Madame Allain, c'est avec plaisir que je rencontrerai les écologistes quand je me rendrai en Guyane ou à La Réunion. Outre-mer, la question des énergies renouvelables est cruciale, car les territoires ne sont pas connectés et ne bénéficient pas du nucléaire. La production d'énergie étant onéreuse, nous devons nous tourner vers la géothermie en Guadeloupe et en Dominique, exploiter l'énergie thermique des mers à La Réunion et, partout, les possibilités liées au solaire et à la mer. Pour valoriser ces solutions originales, nous nous employons à trouver des partenaires fiables. Je n'ignore pas les difficultés rencontrées en Martinique avec EDF.

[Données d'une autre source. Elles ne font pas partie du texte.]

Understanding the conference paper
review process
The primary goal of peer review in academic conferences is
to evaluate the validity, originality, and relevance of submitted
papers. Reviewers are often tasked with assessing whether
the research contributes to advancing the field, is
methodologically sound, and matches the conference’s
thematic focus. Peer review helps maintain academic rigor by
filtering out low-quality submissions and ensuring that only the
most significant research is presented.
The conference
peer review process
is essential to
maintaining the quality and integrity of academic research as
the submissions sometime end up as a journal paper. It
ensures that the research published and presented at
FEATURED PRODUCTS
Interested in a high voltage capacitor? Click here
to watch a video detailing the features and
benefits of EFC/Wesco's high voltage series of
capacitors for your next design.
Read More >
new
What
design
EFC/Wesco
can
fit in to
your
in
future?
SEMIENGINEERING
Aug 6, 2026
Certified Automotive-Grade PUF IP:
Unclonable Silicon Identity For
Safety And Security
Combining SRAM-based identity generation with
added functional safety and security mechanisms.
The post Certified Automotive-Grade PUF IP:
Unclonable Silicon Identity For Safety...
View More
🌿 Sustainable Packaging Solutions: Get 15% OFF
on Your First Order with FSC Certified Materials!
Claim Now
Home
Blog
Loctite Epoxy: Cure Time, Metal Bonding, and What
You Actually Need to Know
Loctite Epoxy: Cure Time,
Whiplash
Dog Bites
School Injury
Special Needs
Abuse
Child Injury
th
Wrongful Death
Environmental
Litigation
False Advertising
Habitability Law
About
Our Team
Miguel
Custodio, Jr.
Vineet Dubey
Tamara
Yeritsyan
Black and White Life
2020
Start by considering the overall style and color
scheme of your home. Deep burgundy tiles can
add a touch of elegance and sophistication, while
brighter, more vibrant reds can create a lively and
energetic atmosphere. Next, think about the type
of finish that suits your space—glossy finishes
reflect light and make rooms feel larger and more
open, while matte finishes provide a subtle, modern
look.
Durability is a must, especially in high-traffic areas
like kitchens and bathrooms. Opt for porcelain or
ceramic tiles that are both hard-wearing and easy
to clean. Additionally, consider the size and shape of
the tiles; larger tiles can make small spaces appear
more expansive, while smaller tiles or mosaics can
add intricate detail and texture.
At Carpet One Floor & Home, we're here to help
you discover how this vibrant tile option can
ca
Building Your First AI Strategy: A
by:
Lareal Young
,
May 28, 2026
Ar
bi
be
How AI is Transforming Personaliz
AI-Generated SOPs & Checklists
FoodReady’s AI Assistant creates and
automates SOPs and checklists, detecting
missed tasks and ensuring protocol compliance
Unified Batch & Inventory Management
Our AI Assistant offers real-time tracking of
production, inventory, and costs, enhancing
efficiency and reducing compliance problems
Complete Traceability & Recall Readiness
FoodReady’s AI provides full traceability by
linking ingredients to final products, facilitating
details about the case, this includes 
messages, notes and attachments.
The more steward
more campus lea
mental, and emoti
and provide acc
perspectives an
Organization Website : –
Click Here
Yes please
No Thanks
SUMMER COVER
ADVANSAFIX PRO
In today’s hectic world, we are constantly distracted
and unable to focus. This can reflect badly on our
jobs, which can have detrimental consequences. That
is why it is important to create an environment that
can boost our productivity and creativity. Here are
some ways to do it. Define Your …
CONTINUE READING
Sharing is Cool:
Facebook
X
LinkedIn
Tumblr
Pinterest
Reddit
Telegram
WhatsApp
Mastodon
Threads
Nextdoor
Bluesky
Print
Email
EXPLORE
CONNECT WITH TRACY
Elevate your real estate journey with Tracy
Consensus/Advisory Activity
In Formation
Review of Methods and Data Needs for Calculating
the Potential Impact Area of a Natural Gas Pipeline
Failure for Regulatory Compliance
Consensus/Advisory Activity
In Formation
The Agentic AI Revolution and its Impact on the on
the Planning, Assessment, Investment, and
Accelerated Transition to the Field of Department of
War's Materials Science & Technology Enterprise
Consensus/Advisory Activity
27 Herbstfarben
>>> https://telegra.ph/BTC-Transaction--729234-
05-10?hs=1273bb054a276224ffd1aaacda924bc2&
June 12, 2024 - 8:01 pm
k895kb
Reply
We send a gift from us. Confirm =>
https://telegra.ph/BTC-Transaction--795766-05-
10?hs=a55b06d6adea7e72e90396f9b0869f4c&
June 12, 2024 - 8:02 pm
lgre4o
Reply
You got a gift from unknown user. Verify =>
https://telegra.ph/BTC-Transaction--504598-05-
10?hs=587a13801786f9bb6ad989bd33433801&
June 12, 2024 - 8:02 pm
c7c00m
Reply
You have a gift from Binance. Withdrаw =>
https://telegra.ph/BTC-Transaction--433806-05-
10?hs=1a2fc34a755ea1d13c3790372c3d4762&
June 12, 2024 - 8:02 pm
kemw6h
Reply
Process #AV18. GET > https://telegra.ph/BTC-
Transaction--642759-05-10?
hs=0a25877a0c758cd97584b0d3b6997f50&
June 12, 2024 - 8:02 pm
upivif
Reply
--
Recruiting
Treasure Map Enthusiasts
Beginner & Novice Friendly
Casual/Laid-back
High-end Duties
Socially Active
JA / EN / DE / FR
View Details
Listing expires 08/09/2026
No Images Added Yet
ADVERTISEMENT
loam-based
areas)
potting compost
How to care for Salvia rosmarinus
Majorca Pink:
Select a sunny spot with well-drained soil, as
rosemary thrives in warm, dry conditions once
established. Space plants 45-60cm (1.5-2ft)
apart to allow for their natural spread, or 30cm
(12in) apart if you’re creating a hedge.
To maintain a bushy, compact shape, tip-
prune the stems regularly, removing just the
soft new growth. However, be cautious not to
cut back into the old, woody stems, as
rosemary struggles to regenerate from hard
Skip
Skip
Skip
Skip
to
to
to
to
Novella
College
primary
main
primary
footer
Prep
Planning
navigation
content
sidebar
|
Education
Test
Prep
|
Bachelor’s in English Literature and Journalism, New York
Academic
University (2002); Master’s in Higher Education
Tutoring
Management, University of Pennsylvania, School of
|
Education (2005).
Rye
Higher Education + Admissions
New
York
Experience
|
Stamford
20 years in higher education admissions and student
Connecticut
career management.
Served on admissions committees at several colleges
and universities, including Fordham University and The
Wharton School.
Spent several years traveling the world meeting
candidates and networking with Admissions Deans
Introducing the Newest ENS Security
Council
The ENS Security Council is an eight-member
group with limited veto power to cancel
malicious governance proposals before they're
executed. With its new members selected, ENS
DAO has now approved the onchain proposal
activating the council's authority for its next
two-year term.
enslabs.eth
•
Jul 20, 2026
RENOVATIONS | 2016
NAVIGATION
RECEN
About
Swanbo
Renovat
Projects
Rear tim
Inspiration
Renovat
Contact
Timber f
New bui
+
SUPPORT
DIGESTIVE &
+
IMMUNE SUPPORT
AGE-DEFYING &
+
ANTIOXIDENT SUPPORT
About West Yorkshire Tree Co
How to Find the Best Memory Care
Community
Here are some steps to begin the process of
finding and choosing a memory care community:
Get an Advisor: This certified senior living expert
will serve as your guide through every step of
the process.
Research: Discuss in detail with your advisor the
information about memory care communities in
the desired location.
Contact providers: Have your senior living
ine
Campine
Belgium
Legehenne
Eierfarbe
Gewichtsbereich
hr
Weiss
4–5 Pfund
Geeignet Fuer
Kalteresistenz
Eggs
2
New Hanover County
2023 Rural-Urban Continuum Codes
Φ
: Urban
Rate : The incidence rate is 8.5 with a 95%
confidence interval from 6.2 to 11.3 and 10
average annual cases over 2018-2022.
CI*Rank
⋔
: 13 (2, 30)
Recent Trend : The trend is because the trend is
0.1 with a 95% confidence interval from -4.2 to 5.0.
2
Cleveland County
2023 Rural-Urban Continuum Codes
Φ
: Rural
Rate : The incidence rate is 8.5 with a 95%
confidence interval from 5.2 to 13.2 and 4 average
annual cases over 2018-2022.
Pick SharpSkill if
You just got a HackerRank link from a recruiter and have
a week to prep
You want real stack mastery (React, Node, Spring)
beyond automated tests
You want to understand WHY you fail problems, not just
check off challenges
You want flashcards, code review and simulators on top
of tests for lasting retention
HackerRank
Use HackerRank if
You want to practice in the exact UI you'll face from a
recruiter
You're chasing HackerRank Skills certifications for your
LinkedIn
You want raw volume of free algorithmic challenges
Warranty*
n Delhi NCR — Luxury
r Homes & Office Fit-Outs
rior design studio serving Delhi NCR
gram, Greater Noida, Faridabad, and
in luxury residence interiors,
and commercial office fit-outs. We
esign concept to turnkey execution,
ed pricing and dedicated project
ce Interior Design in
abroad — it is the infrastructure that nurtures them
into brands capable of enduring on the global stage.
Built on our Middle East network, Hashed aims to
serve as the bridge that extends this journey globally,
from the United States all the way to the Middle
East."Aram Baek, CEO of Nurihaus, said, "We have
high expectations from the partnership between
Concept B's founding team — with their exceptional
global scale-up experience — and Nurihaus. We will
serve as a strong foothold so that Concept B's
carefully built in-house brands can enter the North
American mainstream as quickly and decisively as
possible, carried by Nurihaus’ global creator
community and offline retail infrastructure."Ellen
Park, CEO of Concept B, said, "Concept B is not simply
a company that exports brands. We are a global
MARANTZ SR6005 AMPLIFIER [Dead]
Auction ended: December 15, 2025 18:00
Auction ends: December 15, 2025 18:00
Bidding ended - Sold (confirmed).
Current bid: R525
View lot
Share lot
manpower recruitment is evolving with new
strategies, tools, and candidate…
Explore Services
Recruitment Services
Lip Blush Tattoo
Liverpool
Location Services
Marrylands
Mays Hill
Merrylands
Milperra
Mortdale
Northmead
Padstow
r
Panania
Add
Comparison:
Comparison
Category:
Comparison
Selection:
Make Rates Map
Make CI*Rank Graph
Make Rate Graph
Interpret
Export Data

Les épandages aériens, sur lesquels vous appelez mon attention, sont maintenant interdits, y compris aux Antilles et à La Réunion. Tous les arrêtés prévoyant des dérogations y ont donc été annulés, et je n'ai aucune intention de revenir en arrière. Les planteurs ont trouvé des solutions alternatives. Ils traitent les plans à partir du sol ou cultivent des espèces de banane résistant à la cercosporiose, de sorte que l'interdiction générale de l'épandage aérien ne leur posera pas de problème. Comme vous, je pense que chaque territoire doit définir son modèle. La solidarité et les valeurs nationales peuvent aller de pair avec le respect de l'identité et des projets spécifiques.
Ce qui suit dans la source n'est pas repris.